--- EXTRACTED TEXT ---
Asset managers back China’s Communist Party writing itself into company law

Vote ranks Communist Party above the boards of state-owned companies

Leading asset managers BlackRock and Fidelity backed China’s Communist Party writing itself into company law this year, according to disclosures revealed in the Financial Times.

The disclosures show that some of the world’s largest asset managers voted in favor of ranking the party above the boards of state-owned enterprises (SOEs).

More than 30 Hong Kong-listed SOEs, representing more than $1 tn in market capitalization, have so far amended their articles of association to embed the party, rather than the Chinese state, at the heart of each group.

More are expected to do so as part of a push by Beijing to improve productivity and transparency at SOEs, which account for about a fifth of the country’s economic output.

Party committees have been a familiar but often unwritten part of life for SOEs, but the decision to bring them out of the shadows has prompted soul-searching among investors who are under increasing global pressure to stand up to company boards.

Companies making changes include Sinopec, the state oil company, and China’s four biggest banks including ICBC, the world’s largest bank by assets.

In a sign executives recognize the sensitivity of the issue, many of them met big investors in the run-up to the votes to urge their support.

Disclosures reviewed by the FT show that while funds controlled by Vanguard and Norges Bank voted against the party’s inclusion, BlackRock, Fidelity and Schroders, voted in favor.

All three backed the changes being made at ICBC, whose new rules describe the committee’s role as to ‘ensure and supervise the bank’s implementation of policies and guidelines of the party and the state’.

The votes were held during company AGMs and needed a two-thirds majority to pass. While their majority state ownership made this an easy hurdle, most sought a high approval to help give them ‘face’ within China.

Yet 44 percent of non-state Hong Kong shareholders in China Construction Bank voted against the motion, as did 29 per cent of ICBC investors, according to FT calculations.

Investors have taken the view that making the Communist Party’s involvement explicit could help shareholders better understand the role played by party committees. ‘The committees have always been there,’ Jamie Allen, secretary-general of the Asian Corporate Governance Association, tells the paper.

‘They clearly complicate the role of the board within companies but, on the other hand, we hope [disclosure] leads to more transparency over what the committees do and that would be a positive.’

--- DATA TO EXAMINE ---
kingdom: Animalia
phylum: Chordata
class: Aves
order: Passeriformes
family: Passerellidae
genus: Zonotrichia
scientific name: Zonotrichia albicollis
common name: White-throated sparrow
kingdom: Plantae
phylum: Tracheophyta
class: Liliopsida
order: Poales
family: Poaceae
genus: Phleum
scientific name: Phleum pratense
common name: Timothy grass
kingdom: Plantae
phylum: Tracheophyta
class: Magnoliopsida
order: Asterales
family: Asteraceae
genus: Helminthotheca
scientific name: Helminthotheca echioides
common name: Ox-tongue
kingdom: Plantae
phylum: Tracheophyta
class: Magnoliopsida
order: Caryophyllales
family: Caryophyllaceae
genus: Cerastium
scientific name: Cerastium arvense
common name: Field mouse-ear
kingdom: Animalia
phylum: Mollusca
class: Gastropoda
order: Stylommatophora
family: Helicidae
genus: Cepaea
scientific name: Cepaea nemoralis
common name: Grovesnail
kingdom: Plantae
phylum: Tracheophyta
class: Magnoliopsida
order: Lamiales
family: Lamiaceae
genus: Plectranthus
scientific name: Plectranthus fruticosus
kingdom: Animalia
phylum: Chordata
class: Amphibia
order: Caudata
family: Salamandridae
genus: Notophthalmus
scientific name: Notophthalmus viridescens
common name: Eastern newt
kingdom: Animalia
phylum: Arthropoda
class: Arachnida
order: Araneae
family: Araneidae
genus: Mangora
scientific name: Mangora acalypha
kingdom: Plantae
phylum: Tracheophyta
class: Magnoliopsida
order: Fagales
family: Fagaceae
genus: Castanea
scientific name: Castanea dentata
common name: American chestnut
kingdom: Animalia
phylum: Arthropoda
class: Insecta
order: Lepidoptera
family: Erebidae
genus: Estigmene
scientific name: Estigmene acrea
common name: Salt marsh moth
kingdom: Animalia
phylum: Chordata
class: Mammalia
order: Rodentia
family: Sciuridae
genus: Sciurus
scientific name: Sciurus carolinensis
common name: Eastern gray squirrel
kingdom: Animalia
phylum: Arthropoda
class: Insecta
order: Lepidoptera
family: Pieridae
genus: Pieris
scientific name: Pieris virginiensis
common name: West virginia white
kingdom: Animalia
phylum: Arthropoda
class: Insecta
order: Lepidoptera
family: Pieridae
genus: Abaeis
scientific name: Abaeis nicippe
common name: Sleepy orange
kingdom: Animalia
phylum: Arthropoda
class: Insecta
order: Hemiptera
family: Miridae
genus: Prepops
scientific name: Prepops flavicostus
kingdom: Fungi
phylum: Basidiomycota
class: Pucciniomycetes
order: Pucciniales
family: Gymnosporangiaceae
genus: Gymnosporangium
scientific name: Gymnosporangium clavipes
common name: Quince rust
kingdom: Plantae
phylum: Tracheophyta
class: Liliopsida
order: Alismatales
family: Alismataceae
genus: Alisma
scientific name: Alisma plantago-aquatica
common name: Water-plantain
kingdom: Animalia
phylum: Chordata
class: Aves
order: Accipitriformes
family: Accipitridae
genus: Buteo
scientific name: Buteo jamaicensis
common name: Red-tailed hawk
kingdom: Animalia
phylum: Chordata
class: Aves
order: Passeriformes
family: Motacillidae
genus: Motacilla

--- REQUIRED TASKS ---
1. In the article on asset managers and China's Communist Party, the two-thirds threshold was an easy hurdle for the companies. Explain in one to three sentences why they still sought a high approval, and why the threshold was easy to clear.
2. According to the article on asset managers and China's Communist Party, which funds voted against including the party in company rules?
3. Translate this sentence from the article on asset managers and China's Communist Party into Spanish: "The votes were held during company AGMs and needed a two-thirds majority to pass."

--- ANSWERS FOR THE EXERCISE ---
1. Most of the companies sought a high approval because it would help give them "face" within China. The two-thirds hurdle itself was easy to clear because the state held a majority ownership in these companies.

2. Funds controlled by Vanguard and Norges Bank.

3. Las votaciones se celebraron durante las juntas generales anuales de las empresas y requerían una mayoría de dos tercios para ser aprobadas.